Given passage: Begin

Many species of phorid flies are known for their commensal or parasitic relationships with ants. Commensal myrmecophilous phorids most often live in waste piles, consuming food discarded by the ants. Parasitoid phorids typically attack foraging ants, using a species-specific strategy to land on a host and inject eggs within seconds using a sharp ovipositor. Some myrmecophilous phorids are kleptoparasites. Adult Metopina formicomendicula and Allochaeta longiciliata flies ride on host workers and use their legs to stimulate the ants' mouthparts, causing food to be regurgitated which the flies can consume. Myrmecophilous phorids may also practice kleptoparasitism as larvae: Metopina pachycondylae larvae use a "sucker-like posterior" to stick a host larva's body and wrap around its neck like a collar; the fly larva steals food given to the host larva by workers and is encased in the host larva's cocoon to pupate alongside it. The nature of the myrmecophily observed in certain species of phorid flies is unknown, such as the recently discovered ant larva-mimicking genus Vestigipoda, which live in brood piles and may feed on ant brood or receive care from nursing workers.

Given passage: End
Recorded data: Begin

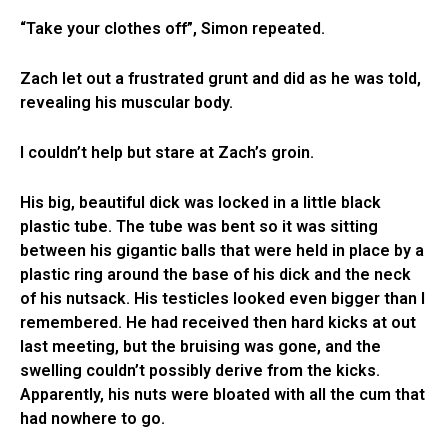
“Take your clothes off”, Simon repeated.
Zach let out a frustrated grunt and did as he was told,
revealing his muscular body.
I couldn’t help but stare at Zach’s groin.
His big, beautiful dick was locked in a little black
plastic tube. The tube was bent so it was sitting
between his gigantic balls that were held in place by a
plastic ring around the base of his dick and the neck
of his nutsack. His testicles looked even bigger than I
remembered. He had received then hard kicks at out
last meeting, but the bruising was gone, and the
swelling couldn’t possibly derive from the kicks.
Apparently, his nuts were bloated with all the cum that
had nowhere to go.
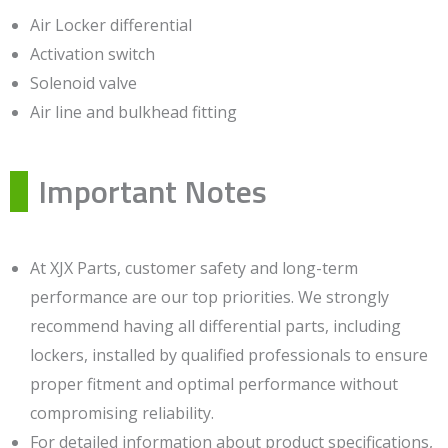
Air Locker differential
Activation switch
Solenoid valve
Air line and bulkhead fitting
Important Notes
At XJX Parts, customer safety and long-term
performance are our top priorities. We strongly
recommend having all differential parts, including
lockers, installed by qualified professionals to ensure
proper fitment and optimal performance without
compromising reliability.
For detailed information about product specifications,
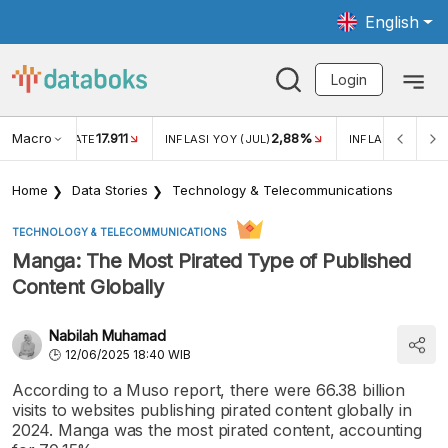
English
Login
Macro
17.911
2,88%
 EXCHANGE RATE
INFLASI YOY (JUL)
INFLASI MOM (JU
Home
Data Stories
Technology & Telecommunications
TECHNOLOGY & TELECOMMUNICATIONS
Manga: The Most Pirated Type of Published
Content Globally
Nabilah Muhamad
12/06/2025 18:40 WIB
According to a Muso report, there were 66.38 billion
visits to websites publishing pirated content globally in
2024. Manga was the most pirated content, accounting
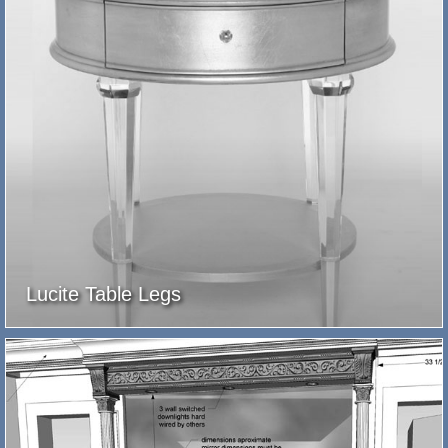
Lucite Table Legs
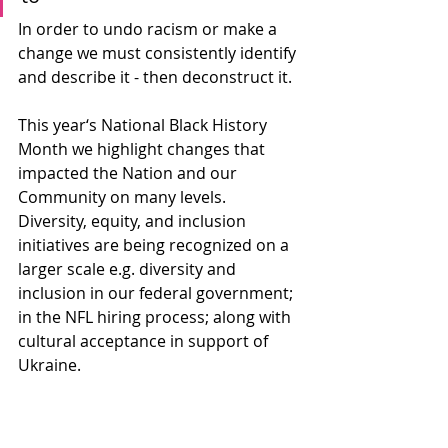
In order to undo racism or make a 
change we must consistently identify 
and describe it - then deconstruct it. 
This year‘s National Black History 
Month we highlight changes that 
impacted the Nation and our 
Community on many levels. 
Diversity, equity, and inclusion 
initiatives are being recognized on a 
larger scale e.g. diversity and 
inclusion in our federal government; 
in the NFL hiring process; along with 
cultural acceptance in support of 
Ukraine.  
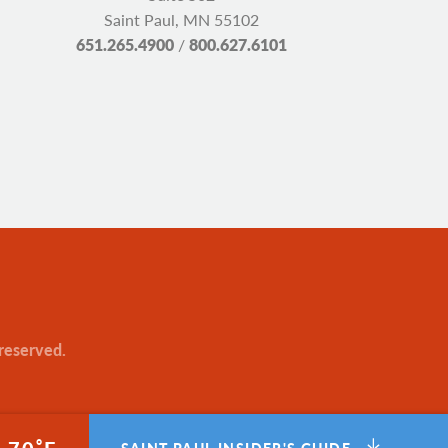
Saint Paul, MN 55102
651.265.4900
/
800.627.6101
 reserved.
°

Recorded data: End

§ Task to carry out
Write the next part of the passage on phorid flies and their relationships with ants, beginning after its final sentence. The lines above stand apart from the passage on phorid flies and are separate material.

§ Output
Phorid flies may represent a hopeful means of controlling fire ant populations in the southern United States, where some species of fire ants were accidentally introduced in the 1930s. The genus Pseudacteon, or ant-decapitating flies, of which 110 species have been documented, is a parasitoid of ants. Pseudacteon species reproduce by laying eggs in the thorax of the ant. The first instar larvae migrate to the head, where they feed on the ant's hemolymph, muscle and nerve tissue. Eventually, the larvae completely devour the ant's brain, causing it to wander aimlessly for about two weeks. After about two to four weeks, they cause the ant's head to fall off by releasing an enzyme that dissolves the membrane attaching the ant's head to its body. The fly pupates in the detached head capsule, requiring a further two weeks before emerging. Various species of Phoridae have been introduced throughout the southeast United States, starting with Travis, Brazos, and Dallas Counties in Texas, as well as Mobile, Alabama, where the non-native fire ants first entered North America. The native species of fire ants are also parasitized by some species of Pseudacteon; these native fire ants don't cause ecological damage the way introduced species do. Pseudacteon has a predominantly indirect effect on fire ant populations, as they do not destroy colonies outright by killing off large numbers of ants; rather, the presence of Pseudacteon in the vicinity of foraging trails elicits a significant defensive response which effectively distracts foraging workers and may reduce the colony's competition with native species.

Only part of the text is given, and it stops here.